Even the name itself is a reference to Vladimir Putin’s lie about the invasion as
just a “special military operation.”
The project is an extension of the advocacy that Strimbeanu has focused on throughout his career.
In his
current home country of Slovakia, his work has challenged homophobia. In a 2021 campaign with Absolut Vodka, they posed the question: “Would you still love me if I were gay?”
This year, their campaign revolved around the slogan “Every Love is Love.”
Beyond the advertisements, Strimbeanu, Jandl, and Absolut changed the Slovakian
dictionary definition of love that was confined to heterosexual love.
Spurred by the campaign, an accompanying petition, and social unrest caused by a homophobic terrorist attack in the
country in October, the Slovak National Academy of Sciences changed the definition to one that was more inclusive.
“I’m proud that we had a part to play in this
change, which might be small, but can be a starting point,” says Strimbeanu.
Strimbeanu is a decorated leader and creative in the advertising field with over 12
years of experience with agencies large and small. The serious aspects of his work are belied by a childlike, creative spirit.
“It’s a childish profession in a way,”
he jokes. “You have to have some humor.” For inspiration, he turns to hip-hop artist Lupe Fiasco, who he calls “an extremely good copywriter,” for his ability to fit so much
meaning into a single line or word.
Of course, he has to temper that part of himself, now that he mentors and leads the next generation of creatives -- but he says that this
makes it all the more rewarding. “I’m consistently surprised by their growth. They have such amazing ideas, and it shames and spurs me to come up with my own.”

Data provided:
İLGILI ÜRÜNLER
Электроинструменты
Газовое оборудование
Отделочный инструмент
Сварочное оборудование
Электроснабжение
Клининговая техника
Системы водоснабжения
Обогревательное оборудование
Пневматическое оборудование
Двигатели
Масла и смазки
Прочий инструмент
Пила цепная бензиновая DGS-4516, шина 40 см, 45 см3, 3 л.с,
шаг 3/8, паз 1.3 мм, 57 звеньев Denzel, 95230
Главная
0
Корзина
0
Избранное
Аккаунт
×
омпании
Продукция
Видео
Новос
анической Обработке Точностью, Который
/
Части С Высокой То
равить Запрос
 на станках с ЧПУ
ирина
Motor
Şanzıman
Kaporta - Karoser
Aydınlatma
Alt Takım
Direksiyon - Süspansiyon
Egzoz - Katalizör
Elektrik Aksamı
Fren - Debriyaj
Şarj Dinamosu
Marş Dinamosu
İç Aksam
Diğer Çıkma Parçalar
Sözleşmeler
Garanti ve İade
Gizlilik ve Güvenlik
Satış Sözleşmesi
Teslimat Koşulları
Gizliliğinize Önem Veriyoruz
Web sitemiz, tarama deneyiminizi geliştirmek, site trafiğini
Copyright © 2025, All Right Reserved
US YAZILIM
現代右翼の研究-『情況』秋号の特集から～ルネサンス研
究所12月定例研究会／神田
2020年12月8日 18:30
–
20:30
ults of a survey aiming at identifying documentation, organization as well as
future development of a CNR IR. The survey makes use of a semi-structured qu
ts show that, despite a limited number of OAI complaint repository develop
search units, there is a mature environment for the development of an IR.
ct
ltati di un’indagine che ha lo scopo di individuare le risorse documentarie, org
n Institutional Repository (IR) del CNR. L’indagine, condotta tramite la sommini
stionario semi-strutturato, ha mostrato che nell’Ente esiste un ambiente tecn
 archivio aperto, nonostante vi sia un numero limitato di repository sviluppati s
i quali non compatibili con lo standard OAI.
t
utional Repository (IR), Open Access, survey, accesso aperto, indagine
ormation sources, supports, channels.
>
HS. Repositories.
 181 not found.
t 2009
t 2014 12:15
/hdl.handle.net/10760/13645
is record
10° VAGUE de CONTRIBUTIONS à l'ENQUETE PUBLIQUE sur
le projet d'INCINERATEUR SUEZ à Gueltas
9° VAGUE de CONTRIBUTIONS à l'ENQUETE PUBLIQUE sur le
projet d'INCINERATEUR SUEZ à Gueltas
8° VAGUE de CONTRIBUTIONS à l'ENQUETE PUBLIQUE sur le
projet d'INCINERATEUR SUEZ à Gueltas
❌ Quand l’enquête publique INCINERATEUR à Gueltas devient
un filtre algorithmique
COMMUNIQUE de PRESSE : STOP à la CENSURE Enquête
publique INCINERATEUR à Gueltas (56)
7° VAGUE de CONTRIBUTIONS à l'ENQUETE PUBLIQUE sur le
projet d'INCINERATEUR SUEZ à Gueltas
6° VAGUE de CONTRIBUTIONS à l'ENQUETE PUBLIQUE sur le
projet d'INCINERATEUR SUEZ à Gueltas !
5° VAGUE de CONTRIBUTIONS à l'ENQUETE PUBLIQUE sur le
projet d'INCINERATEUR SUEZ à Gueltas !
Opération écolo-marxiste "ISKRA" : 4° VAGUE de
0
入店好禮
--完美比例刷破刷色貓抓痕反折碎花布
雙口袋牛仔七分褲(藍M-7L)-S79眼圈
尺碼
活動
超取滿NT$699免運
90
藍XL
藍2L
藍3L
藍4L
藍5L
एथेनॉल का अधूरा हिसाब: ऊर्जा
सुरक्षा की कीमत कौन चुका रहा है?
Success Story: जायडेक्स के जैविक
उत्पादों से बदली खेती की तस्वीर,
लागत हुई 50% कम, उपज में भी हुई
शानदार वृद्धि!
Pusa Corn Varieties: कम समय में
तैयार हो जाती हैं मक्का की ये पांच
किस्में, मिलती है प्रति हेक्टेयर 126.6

Exercise instructions:
1/ Reproduce the whole article about Strimbeanu's advertising work, word for word.
2/ Copy out the records exactly, from their first line through the line containing "Пила цепная бензиновая", including both of those lines.

Answers for each item:
1/
Even the name itself is a reference to Vladimir Putin’s lie about the invasion as
just a “special military operation.”
The project is an extension of the advocacy that Strimbeanu has focused on throughout his career.
In his
current home country of Slovakia, his work has challenged homophobia. In a 2021 campaign with Absolut Vodka, they posed the question: “Would you still love me if I were gay?”
This year, their campaign revolved around the slogan “Every Love is Love.”
Beyond the advertisements, Strimbeanu, Jandl, and Absolut changed the Slovakian
dictionary definition of love that was confined to heterosexual love.
Spurred by the campaign, an accompanying petition, and social unrest caused by a homophobic terrorist attack in the
country in October, the Slovak National Academy of Sciences changed the definition to one that was more inclusive.
“I’m proud that we had a part to play in this
change, which might be small, but can be a starting point,” says Strimbeanu.
Strimbeanu is a decorated leader and creative in the advertising field with over 12
years of experience with agencies large and small. The serious aspects of his work are belied by a childlike, creative spirit.
“It’s a childish profession in a way,”
he jokes. “You have to have some humor.” For inspiration, he turns to hip-hop artist Lupe Fiasco, who he calls “an extremely good copywriter,” for his ability to fit so much
meaning into a single line or word.
Of course, he has to temper that part of himself, now that he mentors and leads the next generation of creatives -- but he says that this
makes it all the more rewarding. “I’m consistently surprised by their growth. They have such amazing ideas, and it shames and spurs me to come up with my own.”

2/
İLGILI ÜRÜNLER
Электроинструменты
Газовое оборудование
Отделочный инструмент
Сварочное оборудование
Электроснабжение
Клининговая техника
Системы водоснабжения
Обогревательное оборудование
Пневматическое оборудование
Двигатели
Масла и смазки
Прочий инструмент
Пила цепная бензиновая DGS-4516, шина 40 см, 45 см3, 3 л.с,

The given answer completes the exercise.